[V2,5/5] PM / Domains: Propagate performance state updates

Message ID 5a29ceb2704239a8efb4db2e47ca155a422a6e57.1543219386.git.viresh.kumar@linaro.org
State New
Headers show
  • Untitled series #16659
Related show

Commit Message

Viresh Kumar Nov. 26, 2018, 8:10 a.m.
This commit updates genpd core to start propagating performance state
updates to master domains that have their set_performance_state()
callback set.

A genpd handles two type of performance states now. The first one is the
performance state requirement put on the genpd by the devices and
sub-domains under it, which is already represented by
genpd->performance_state. The second type, introduced in this commit, is
the performance state requirement(s) put by the genpd on its master
domain(s). There is a separate value required for each master that the
genpd has and so a new field is added to the struct gpd_link
(link->performance_state), which represents the link between a genpd and
its master. The struct gpd_link also got another field
prev_performance_state, which is used by genpd core as a temporary
variable during transitions.

We need to propagate setting performance state while powering-on a genpd
as well, as we ignore performance state requirements from sub-domains
which are powered-off. For this reason _genpd_power_on() also received
the additional parameter, depth, which is used for hierarchical locking
within genpd.

Signed-off-by: Viresh Kumar <viresh.kumar@linaro.org>

 drivers/base/power/domain.c | 113 ++++++++++++++++++++++++++++++------
 include/linux/pm_domain.h   |   4 ++
 2 files changed, 98 insertions(+), 19 deletions(-)

(Dataset entries)

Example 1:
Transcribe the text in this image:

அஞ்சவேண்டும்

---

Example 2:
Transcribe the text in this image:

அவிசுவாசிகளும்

ACTIONS TO TAKE:
[1] Extract the stretch of the commit message from "Viresh Kumar Nov." through "have their set_performance_state()".
[2] According to the commit message, what additional parameter did _genpd_power_on() receive?
This material has nothing to do with the commit message.

COMPLETE ANSWERS:
[1]
Viresh Kumar Nov. 26, 2018, 8:10 a.m.
This commit updates genpd core to start propagating performance state
updates to master domains that have their set_performance_state()

[2] It received the parameter depth, which is used for hierarchical locking within genpd.